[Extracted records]
****************

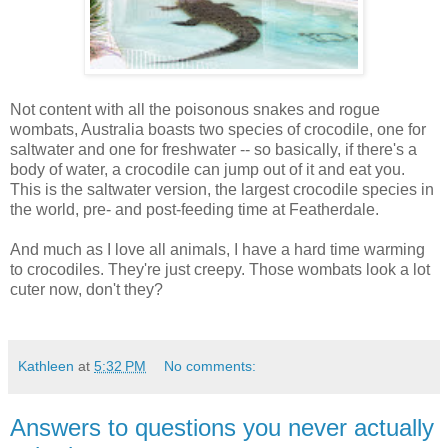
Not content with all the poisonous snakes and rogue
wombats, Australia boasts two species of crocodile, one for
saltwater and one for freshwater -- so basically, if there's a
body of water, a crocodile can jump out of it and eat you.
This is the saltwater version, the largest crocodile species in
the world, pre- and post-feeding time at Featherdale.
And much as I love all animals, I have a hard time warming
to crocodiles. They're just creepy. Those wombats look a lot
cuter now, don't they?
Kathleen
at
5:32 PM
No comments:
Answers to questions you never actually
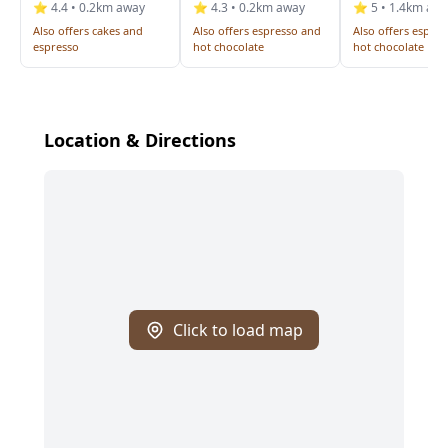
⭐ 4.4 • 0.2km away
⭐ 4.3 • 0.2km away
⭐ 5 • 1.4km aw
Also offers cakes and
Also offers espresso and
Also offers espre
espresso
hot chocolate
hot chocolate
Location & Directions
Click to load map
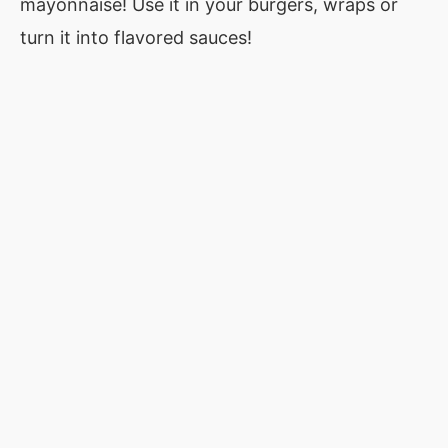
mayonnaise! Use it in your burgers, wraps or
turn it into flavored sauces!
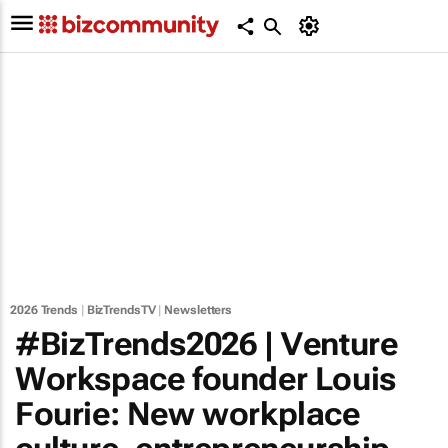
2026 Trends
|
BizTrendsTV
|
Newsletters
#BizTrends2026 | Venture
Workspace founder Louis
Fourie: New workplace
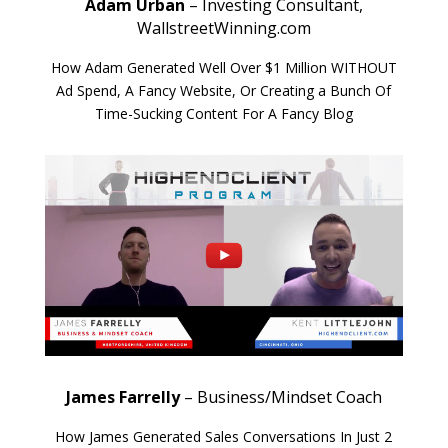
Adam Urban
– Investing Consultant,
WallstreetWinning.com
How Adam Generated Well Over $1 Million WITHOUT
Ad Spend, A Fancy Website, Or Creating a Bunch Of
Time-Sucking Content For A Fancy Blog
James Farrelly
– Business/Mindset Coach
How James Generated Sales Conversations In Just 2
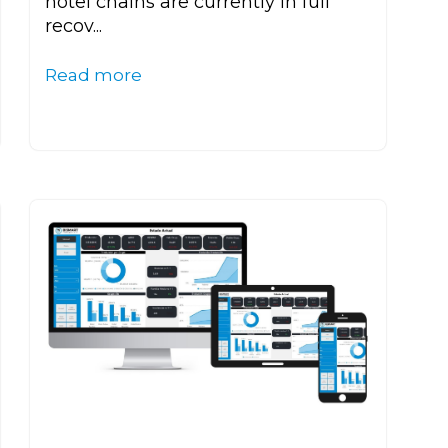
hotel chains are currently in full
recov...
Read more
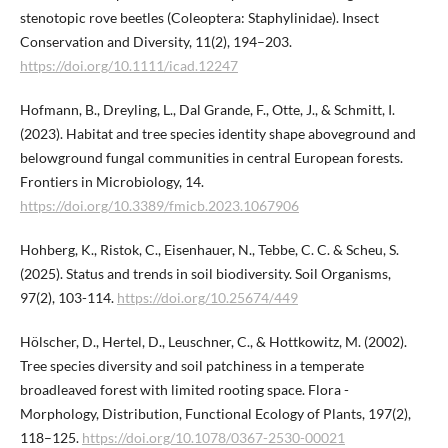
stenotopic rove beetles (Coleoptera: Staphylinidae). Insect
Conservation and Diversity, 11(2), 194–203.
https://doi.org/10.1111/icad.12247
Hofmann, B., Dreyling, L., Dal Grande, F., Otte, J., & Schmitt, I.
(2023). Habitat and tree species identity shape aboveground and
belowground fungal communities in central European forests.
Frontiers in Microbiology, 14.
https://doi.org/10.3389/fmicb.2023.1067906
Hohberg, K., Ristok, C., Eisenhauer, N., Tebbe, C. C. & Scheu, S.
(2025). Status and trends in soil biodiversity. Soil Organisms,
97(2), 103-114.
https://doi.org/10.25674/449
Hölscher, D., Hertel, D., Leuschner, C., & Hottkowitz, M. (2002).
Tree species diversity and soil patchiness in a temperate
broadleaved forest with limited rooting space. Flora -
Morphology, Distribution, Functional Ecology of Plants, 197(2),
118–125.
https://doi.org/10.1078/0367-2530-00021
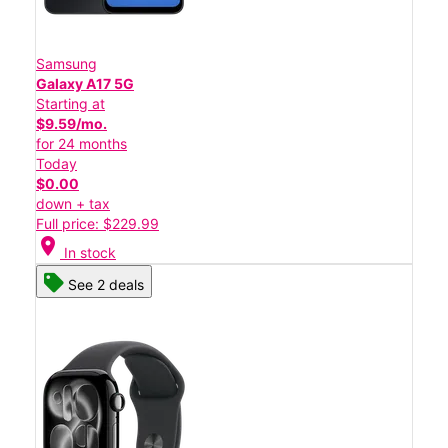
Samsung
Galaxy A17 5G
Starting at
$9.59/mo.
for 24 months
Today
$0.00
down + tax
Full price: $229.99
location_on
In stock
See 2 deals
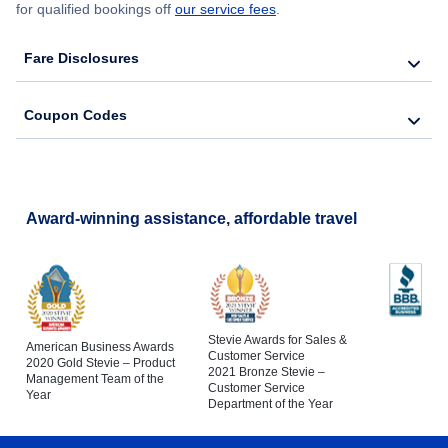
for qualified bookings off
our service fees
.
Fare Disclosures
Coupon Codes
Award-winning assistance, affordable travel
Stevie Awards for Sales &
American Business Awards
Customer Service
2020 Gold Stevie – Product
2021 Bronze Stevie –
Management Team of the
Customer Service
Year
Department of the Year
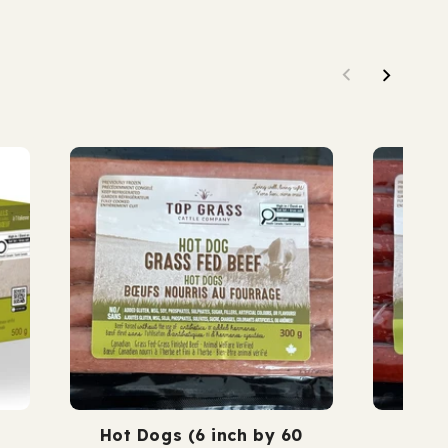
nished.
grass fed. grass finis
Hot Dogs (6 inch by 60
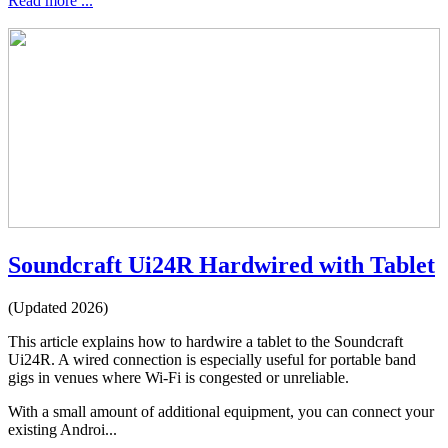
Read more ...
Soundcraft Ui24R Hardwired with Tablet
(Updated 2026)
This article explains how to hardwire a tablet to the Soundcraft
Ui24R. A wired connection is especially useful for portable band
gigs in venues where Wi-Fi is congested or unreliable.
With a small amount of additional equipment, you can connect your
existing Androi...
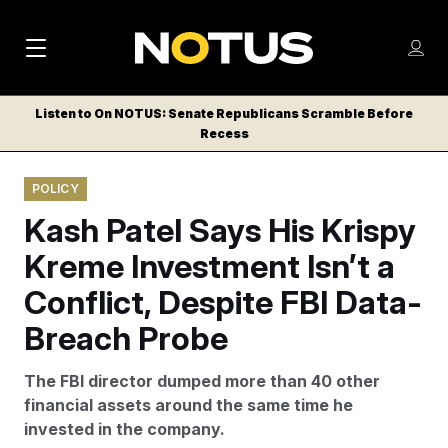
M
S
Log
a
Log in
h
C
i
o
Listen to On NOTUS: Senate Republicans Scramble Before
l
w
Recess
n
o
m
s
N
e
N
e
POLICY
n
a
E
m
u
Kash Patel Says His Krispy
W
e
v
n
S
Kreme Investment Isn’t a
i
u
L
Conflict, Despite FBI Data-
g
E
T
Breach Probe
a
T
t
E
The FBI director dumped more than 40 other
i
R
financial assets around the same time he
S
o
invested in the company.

****************

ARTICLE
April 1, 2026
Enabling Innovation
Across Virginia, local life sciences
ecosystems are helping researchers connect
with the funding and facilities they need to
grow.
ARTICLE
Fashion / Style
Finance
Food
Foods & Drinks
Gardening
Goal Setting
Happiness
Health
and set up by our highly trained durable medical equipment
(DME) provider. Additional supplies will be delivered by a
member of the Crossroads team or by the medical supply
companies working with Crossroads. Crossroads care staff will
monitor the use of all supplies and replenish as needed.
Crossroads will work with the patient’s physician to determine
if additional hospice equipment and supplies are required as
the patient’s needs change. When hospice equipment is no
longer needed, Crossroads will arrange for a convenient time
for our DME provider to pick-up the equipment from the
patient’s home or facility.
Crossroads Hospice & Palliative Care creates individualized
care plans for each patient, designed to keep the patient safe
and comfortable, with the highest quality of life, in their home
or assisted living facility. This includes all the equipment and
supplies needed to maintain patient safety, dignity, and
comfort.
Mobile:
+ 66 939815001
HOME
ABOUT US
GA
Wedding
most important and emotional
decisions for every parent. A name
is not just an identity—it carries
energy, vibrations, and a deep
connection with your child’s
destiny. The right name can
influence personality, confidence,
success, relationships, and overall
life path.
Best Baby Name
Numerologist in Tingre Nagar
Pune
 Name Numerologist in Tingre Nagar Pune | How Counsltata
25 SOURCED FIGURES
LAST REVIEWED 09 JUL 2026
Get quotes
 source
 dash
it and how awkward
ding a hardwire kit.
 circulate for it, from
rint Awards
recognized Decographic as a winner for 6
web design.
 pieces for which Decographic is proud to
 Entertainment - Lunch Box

****************

[Assigned task] Substitute "alligator" for "crocodile" in the records, beginning with the line that contains "Not content with" and continuing through the line that contains "body of water, a". Return only those lines, with everything else left unchanged.

[Response to the task]
Not content with all the poisonous snakes and rogue
wombats, Australia boasts two species of alligator, one for
saltwater and one for freshwater -- so basically, if there's a
body of water, a alligator can jump out of it and eat you.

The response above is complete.